June 1, 2010 by Judith Liebaert
E-hem. Excuse me a moment while I dust of my soapbox.
As I stand here today, I have a simple request to make – nothing most of you can’t do if you’ll put your mind to it. Each day, as you hear that endless stream of mind chatter that rattles around in your head, try to remember that not all of your thoughts require a platform – and if you can’t keep it positive keep it to yourself!
For those of you around my age, you’ve heard this sentiment before, likely from your mother, who instructed you, “If you can’t say something nice, don’t say anything at all.”
It was good advice then, and it’s even better advice now in light of the numerous forms of communication available today, including cyber formats which make it far too simple to give lasting exposure to fleeting thoughts.
Here’s an idea. Once you learn to zip it, maybe you can advance to a higher form of consciousness. Instead of just remaining silent and continuing to mentally brew your negativi-tea, why not take those thoughts and turn them around? Like the popular tune encourages us, “Accentuate the positive and eliminate the negative.”
What if the Higher Power, by whatever name we choose to assign – God, Goddess, Creator, All – is really that within us which aspires to manifest love in all things, that which reaches for the best possible outcome in any situation, that which strives for peace in all encounters? What if, in the battle between good and evil, the deciding factor is the energy vibrations we send out to the collective? Are you increasing evil’s number by your negative thoughts, words and actions? Or are you building the ranks of good, filling the cosmos with positivity to outnumber evil? Ever notice that good and evil are each one letter away from god and devil?
Heady stuff, MAD Goddess. Bring it down a notch or two.
Take aging, for instance. I’ve noticed that there are those who grumble endlessy about everything to do with aging and its particular challenges, and those who take it all in stride with a sense of good humor and grace – laughing all the way. I myself am guilty of more than a few snarky remarks about the aging process, but most often I have my tongue firmly in cheek when doing so.
The problem with complaining and never coming around to find the silver lining is that it’s a complete waste of time. It rarely, if ever, solves the problem and it’s contagious.
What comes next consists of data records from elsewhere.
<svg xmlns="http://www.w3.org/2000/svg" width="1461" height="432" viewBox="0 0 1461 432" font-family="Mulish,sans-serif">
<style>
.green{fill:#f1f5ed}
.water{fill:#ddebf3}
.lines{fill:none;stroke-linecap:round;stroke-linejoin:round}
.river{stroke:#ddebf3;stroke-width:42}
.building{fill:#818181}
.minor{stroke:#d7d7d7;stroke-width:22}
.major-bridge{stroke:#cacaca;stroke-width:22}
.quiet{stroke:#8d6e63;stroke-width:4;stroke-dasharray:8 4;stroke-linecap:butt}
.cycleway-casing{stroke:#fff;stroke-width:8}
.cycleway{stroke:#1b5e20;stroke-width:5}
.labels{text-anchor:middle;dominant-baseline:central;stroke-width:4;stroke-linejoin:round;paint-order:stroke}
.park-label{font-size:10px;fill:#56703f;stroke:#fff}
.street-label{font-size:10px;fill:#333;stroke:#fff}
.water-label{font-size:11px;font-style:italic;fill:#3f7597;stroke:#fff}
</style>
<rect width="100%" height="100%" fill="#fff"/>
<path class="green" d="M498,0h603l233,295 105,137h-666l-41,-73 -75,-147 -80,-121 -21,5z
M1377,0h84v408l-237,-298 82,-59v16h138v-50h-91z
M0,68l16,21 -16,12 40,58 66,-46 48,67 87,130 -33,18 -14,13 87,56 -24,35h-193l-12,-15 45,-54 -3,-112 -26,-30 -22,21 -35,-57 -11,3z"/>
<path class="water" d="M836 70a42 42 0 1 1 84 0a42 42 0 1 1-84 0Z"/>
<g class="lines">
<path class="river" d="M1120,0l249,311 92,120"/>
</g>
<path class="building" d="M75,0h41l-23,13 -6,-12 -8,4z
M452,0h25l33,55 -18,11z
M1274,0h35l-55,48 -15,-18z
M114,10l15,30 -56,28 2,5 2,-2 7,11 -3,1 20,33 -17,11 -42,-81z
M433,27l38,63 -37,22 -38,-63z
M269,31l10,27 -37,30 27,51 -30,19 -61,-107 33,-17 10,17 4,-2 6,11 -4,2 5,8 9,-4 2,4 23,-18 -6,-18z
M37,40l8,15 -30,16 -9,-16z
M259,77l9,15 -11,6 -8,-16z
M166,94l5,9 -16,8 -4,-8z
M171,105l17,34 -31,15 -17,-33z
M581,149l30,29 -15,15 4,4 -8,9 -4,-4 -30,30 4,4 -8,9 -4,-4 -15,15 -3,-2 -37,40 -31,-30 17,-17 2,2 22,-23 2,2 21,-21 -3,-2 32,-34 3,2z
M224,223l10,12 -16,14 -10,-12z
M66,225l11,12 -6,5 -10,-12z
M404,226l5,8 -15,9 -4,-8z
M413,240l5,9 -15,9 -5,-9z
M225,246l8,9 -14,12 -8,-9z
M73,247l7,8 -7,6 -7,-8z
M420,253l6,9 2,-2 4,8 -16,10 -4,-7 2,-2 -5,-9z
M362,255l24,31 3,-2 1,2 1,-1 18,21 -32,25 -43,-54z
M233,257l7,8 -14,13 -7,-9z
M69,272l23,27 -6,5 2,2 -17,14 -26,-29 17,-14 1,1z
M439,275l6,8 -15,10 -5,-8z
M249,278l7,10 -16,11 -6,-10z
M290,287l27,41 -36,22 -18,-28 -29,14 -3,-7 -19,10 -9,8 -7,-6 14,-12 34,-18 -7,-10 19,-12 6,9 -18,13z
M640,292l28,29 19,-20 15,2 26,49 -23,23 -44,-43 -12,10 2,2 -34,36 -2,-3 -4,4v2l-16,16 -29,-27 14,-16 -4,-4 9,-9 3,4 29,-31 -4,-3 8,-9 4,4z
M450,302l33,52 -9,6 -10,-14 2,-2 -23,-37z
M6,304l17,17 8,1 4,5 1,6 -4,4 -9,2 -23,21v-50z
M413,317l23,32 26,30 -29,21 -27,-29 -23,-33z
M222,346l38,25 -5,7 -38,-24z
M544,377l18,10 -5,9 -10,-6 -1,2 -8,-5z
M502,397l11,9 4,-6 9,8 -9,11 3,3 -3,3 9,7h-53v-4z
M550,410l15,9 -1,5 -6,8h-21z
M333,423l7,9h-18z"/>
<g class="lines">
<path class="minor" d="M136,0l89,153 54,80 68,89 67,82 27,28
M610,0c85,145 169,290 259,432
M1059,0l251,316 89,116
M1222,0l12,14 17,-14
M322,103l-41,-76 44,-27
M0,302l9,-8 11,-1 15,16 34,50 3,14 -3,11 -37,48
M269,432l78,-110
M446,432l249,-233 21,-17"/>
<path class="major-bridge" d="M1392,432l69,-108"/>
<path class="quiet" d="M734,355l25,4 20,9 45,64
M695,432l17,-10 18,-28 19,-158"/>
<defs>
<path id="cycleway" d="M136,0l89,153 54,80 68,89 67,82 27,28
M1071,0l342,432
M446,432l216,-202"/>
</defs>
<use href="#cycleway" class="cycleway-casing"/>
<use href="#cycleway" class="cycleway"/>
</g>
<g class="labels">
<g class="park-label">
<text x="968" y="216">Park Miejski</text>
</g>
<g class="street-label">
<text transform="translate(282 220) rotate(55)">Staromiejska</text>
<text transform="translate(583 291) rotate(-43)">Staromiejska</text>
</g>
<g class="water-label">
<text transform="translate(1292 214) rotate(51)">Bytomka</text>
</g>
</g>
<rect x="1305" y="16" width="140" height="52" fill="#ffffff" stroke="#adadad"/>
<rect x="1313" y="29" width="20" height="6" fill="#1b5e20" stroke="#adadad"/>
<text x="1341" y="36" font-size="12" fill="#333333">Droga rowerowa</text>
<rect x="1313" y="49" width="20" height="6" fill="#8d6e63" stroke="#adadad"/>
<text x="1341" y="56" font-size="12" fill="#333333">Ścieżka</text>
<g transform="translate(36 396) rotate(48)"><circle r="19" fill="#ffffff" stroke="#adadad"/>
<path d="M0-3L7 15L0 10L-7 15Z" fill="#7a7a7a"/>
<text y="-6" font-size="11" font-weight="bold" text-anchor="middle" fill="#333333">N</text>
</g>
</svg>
We’ve all been caught up in that group of senior citizens who list their age-related ailments as if comparing war stories, each teller trying to outdo the other with their personal harrowing details of surgeries, replacements, aches, pains and general discomforts.
There are certainly plenty of challenges to aging, but there are rewards as well. Come on now, you know you’ve heard of them. More patience for one thing; it’s so much easier to watch your grandchild color on his mother’s walls and chuckle about it than it was when you caught her coloring on your walls.
With advancing maturity comes more self-confidence, less worry, and better understanding of the human condition. Who has time to sweat the small stuff? I think all these qualities fall under the label of wisdom, that proverbial acumen that settles upon us with age.
Surely all of this is worth the price of my stiff joints, failing eyesight, loss of hearing . . . you get the idea. The thing I don’t get about the complainers is, if aging makes you feel unwell, how does grousing about it make you feel any better?
To all the glass-half-empty people out there, regardless of age, have you given any thought to how your verbal downers can possibly lift your spirits? If not, have you at least given thought to how the negative nature of your words infects all those around you, let alone the unnecessary hurt inflicted on those at whom your judgments might be aimed?
It’s been said in many ways, by many people far better than I, but I believe that thoughts become words, words become actions, actions become habits and habits become your life.
So if you must speak, choose the good thoughts before you open your mouth.